The work she did during the Iraq war in 2003 earned the greatest praise. More than five hundred journalists, including more than one hundred Americans, covered the events leading up to the conflict. But as the United States launched the all-out bombing campaign known as “shock and awe,” she was one of 16 American reporters who were not embedded with U.S. soldiers who remained. For a while, she was the only U.S. network reporter to continue reporting from the heart of Baghdad.
Due to the fact that her vivid reports were often picked up by other broadcasters, Ms. Garrels and her safety became a topic in and of itself.

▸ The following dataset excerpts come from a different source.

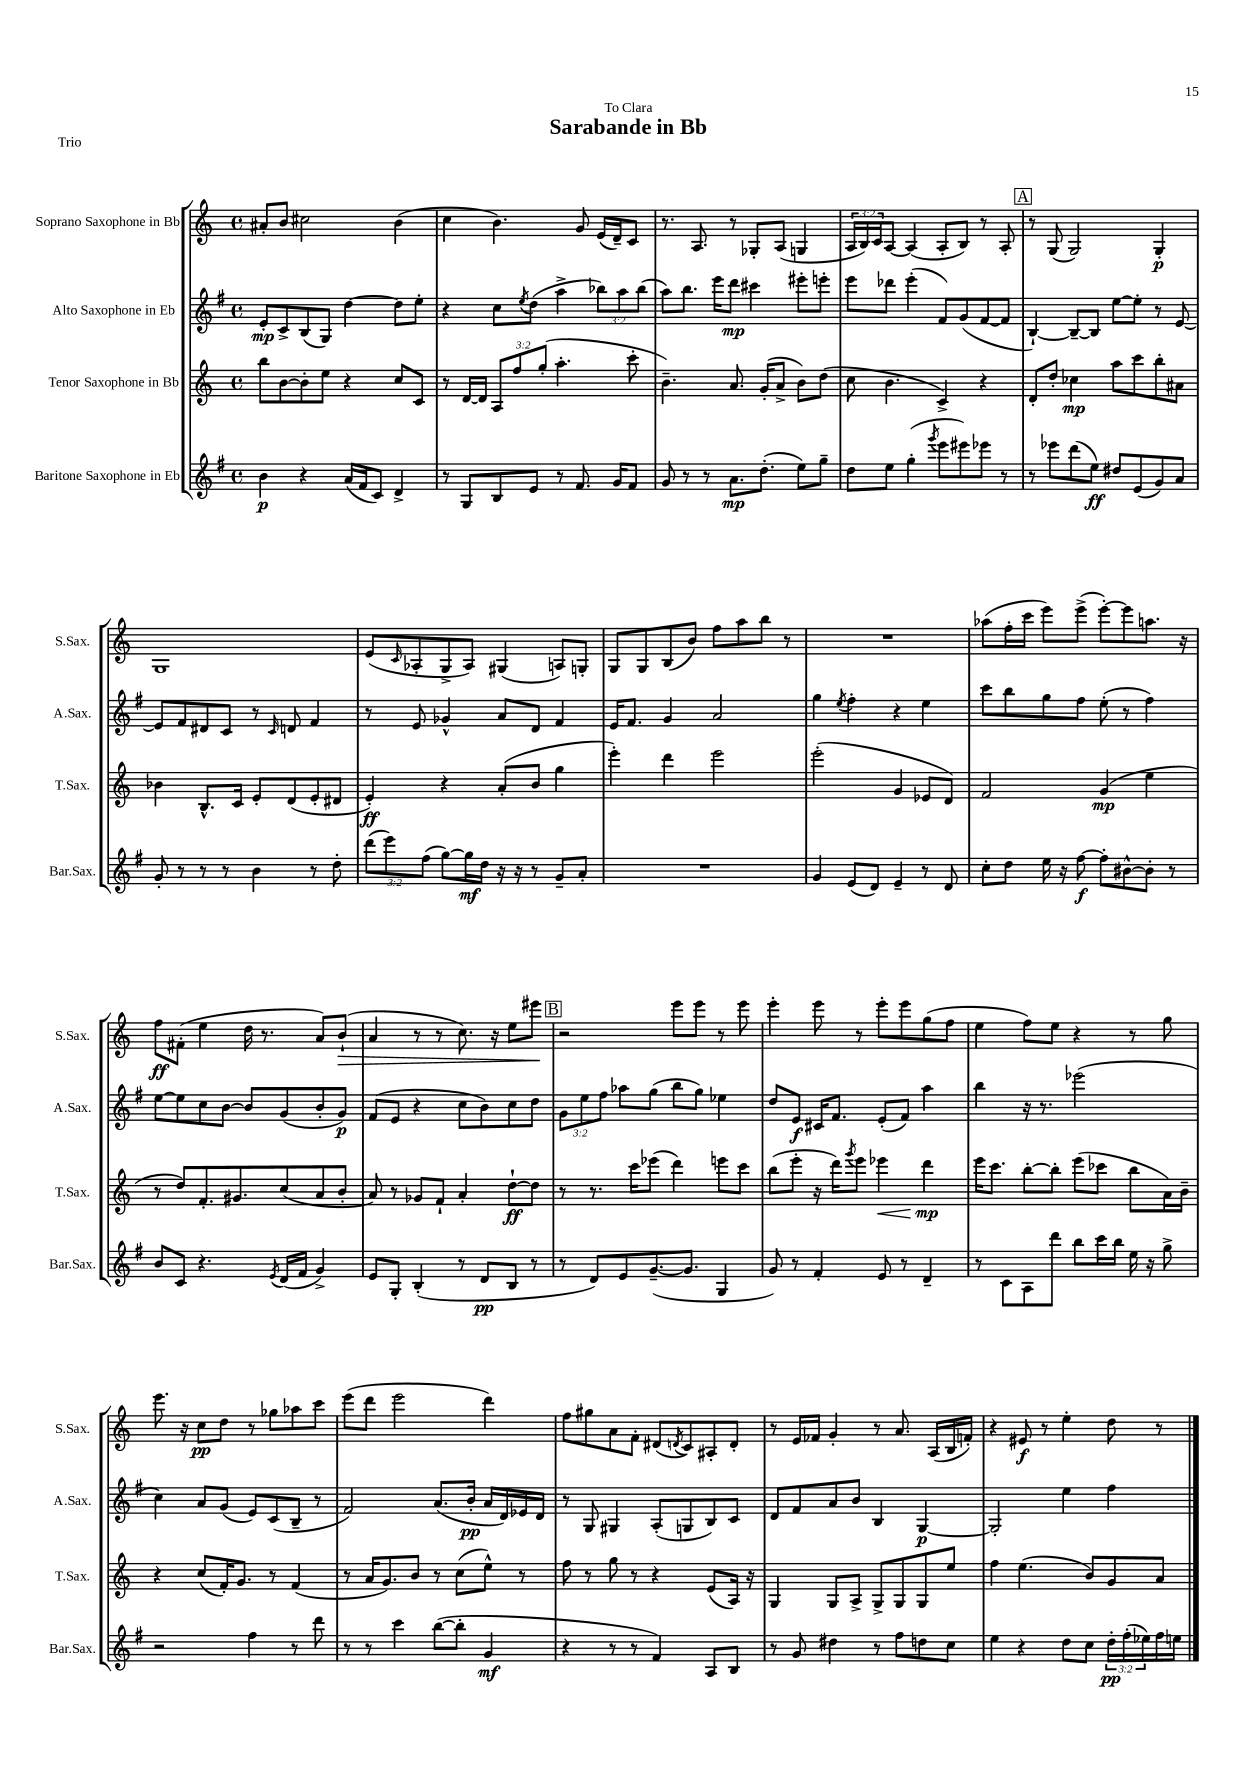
\header { title = "Sarabande in Bb" dedication = "To Clara" piece = "Trio" }
<<
\new StaffGroup <<
\new Staff = "s0" \with { instrumentName = "Soprano Saxophone in Bb" shortInstrumentName = "S.Sax." } {
    \clef treble \key c \major \defaultTimeSignature \time 4/4 \override Staff.TupletNumber.text = #tuplet-number::calc-fraction-text
    ais'8-. b'8 cis''2 b'4( |
    c''4 b'4.) g'8 e'16( d'16--) c'8 |
    r8. a8. r8 ges8-. a8( g4 |
    \tuplet 3/2 { a16 b16) c'16 } a8~ a4( a8-. b8) r8 a8-. |
    \mark \markup { \box "A" } r8 g8( g2) g4-.\p |
    g1 |
    e'8( \grace { c'16 } aes8-. g8-> aes8) gis4( a8) g8-. |
    g8 g8 b8( b'8) f''8 a''8 b''8 r8 |
    R1 |
    aes''8( f''16-. c'''16 e'''8) e'''8->( e'''8~-.) e'''8 a''8. r16 |
    f''8\ff fis'8-.( e''4 d''16 r8. a'8) b'8-!\>( |
    a'4 r8 r8 c''8.) r16 e''8 eis'''8\! |
    \mark \markup { \box "B" } r2 e'''8 e'''8 r8 e'''8 |
    e'''4-. e'''8 r8 e'''8-. e'''8 g''8( f''8 |
    e''4 f''8) e''8 r4 r8 g''8 |
    e'''8. r16 c''8\pp d''8 r8 ges''8 aes''8 c'''8 |
    e'''8( d'''8 e'''2 d'''4) |
    f''8 gis''8 a'8 f'8-. dis'8( \acciaccatura { d'8 } c'8) ais8-. d'8-. |
    r8 e'16 fes'16 g'4-. r8 a'8. a16( b16 f'16-.) |
    r4 eis'8\f r8 e''4-. d''8 r8 \bar "|." |
}
\new Staff = "s1" \with { instrumentName = "Alto Saxophone in Eb" shortInstrumentName = "A.Sax." } {
    \clef treble \key g \major \defaultTimeSignature \time 4/4 \override Staff.TupletNumber.text = #tuplet-number::calc-fraction-text
    e'8-.\mp c'8-> b8( g8) d''4~ d''8 e''8-. |
    r4 c''8 \acciaccatura { e''8 } d''8( a''4-> \tuplet 3/2 { bes''8) a''8 bes''8( } |
    a''8) b''8. e'''16 d'''8\mp cis'''4 eis'''8-. e'''8-. |
    e'''8 des'''8 e'''4-.( fis'8) g'8( fis'8~ fis'8 |
    \mark \markup { \box "A" } b4~-!) b8~-- b8 e''8~ e''8-. r8 e'8~ |
    e'8 fis'8 dis'8 c'8 r8 \grace { c'16 } d'8 fis'4 |
    r8 e'8 ges'4-^ a'8 d'8 fis'4 |
    e'16 fis'8. g'4 a'2 |
    g''4 \acciaccatura { e''8 } fis''4-. r4 e''4 |
    c'''8 b''8 g''8 fis''8 e''8-.( r8 fis''4) |
    e''8~ e''8 c''8 b'8~ b'8 g'8( b'8-. g'8\p) |
    fis'8( e'8 r4 c''8 b'8) c''8 d''8 |
    \mark \markup { \box "B" } \tuplet 3/2 { g'8 e''8 fis''8 } aes''8 g''8( b''8 g''8) ees''4 |
    d''8 e'8\f cis'16 fis'8. e'8-.( fis'8) a''4 |
    b''4 r16 r8. ees'''2( |
    c''4) a'8 g'8( e'8) c'8( b8-- r8 |
    fis'2) a'8.( b'16-.\pp a'16 d'16) ees'16 d'16 |
    r8 g8 gis4 a8-.( g8 b8) c'8 |
    d'8 fis'8 a'8 b'8 b4 g4~\p |
    g2-. e''4 fis''4 \bar "|." |
}
\new Staff = "s2" \with { instrumentName = "Tenor Saxophone in Bb" shortInstrumentName = "T.Sax." } {
    \clef treble \key c \major \defaultTimeSignature \time 4/4 \override Staff.TupletNumber.text = #tuplet-number::calc-fraction-text
    b''8 b'8~ b'8-. e''8 r4 c''8 c'8 |
    r8 d'16~ d'16 \tuplet 3/2 { a8 f''8 g''8-.( } a''4.-. c'''8-. |
    b'4.--) a'8. g'16-.( a'8-> b'8) d''8( |
    c''8 b'4. c'4->) r4 |
    \mark \markup { \box "A" } d'8-. d''8-. ces''4\mp a''8 c'''8 b''8-. ais'8 |
    bes'4 b8.-^ c'16 e'8-. d'8( e'8-. dis'8 |
    e'4-.\ff) r4 a'8-.( b'8 g''4 |
    e'''4-.) d'''4 e'''2 |
    e'''2-.( g'4 ees'8 d'8) |
    f'2 g'4\mp( e''4 |
    r8 d''8) f'8.-. gis'8. c''8( a'8 b'8-. |
    a'8) r8 ges'8 f'8-! a'4-. d''8~-!\ff d''8 |
    \mark \markup { \box "B" } r8 r8. c'''16 ees'''8( d'''4) e'''8 c'''8 |
    b''8( e'''8-. r16 d'''16) \acciaccatura { g'''8 } e'''8 ees'''4\< d'''4\mp\! |
    e'''16 c'''8. b''8~-. b''8-. e'''8( ces'''8 b''8 a'16) b'16-- |
    r4 c''8( f'16-.) g'8. r8 f'4( |
    r8 a'16 g'8.) b'8 r8 c''8( e''8-^) r8 |
    f''8 r8 g''8 r8 r4 e'8( a16) r16 |
    g4 g8 a8-> g8-> g8 g8 e''8 |
    f''4 e''4.( b'8) g'8 a'8 \bar "|." |
}
\new Staff = "s3" \with { instrumentName = "Baritone Saxophone in Eb" shortInstrumentName = "Bar.Sax." } {
    \clef treble \key g \major \defaultTimeSignature \time 4/4 \override Staff.TupletNumber.text = #tuplet-number::calc-fraction-text
    b'4\p r4 a'16( fis'16 c'8) d'4-> |
    r8 g8 b8 e'8 r8 fis'8. g'16 fis'8 |
    g'8 r8 r8 a'8.\mp d''8.-.( e''8) g''8-- |
    d''8 e''8 g''4-.( \acciaccatura { g'''8 } e'''8 eis'''8) ees'''8 r8 |
    \mark \markup { \box "A" } r8 ees'''8 d'''8( e''8\ff) dis''8 e'8( g'8) a'8 |
    g'8-. r8 r8 r8 b'4 r8 d''8-. |
    \tuplet 3/2 { d'''8( e'''8) fis''8( } g''8~) g''16\mf d''16 r16 r16 r8 g'8-- a'8-. |
    R1 |
    g'4 e'8( d'8) e'4-- r8 d'8 |
    c''8-. d''8 e''16 r16 fis''8~\f fis''8-. bis'8~-^ bis'8-. r8 |
    b'8 c'8 r4. \acciaccatura { e'8 } d'16( fis'16 g'4->) |
    e'8 g8-. b4-.( r8 d'8\pp b8 r8 |
    \mark \markup { \box "B" } r8 d'8) e'8 g'8.~--( g'8. g4 |
    g'8) r8 fis'4-. e'8 r8 d'4-- |
    r8 c'8 a8 d'''8 b''8 c'''16 b''16 e''16 r16 g''8-> |
    r2 fis''4 r8 d'''8 |
    r8 r8 c'''4 b''8~( b''8-. g'4\mf |
    r4 r8 r8 fis'4) a8 b8 |
    r8 g'8 dis''4 r8 fis''8 d''8 c''8 |
    e''4 r4 d''8 c''8 \tuplet 3/2 { d''16-.\pp fis''16-.( ees''16) } fis''16 e''16 \bar "|." |
}
>>
>>
\layout { \context { \Score \remove "Bar_number_engraver" } }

When she finally got back to her house, more reporters questioned her about the event. She said that her diet consisted of Kit Kat chocolate bars and Marlboro Lights, that she had showers by collecting water from enormous garbage cans, and that she powered her equipment by hooking jumper wires to a vehicle battery, which she dragged up to her hotel room every night.
Ms. Garrels disclosed to Terry Gross, the presenter of the NPR programme “Fresh Air,” that she had not given the idea of remaining in Baghdad any consideration. “My gut instinct told me I would be OK,” she said, in part because she worked with a highly talented fixer.
She disclosed to Ms. Gross that there were moments when she was concerned about being held prisoner; nonetheless, she said that she was often so fatigued at night that she “slept like a baby through the bombardment.”
She said that the idea of being unable to tell a narrative as well as she desired was the thing that really terrified her. “Writing is difficult for me,” she said. “It’s a long and arduous process.”
In 1988, she began her career with NPR and was eventually assigned to the Moscow bureau. When she moved away from Moscow in 1998, she and Mr. Lawrence sold their property in Washington and went to his family’s compound in Norfolk, which is located in the northwestern part of the state of Connecticut.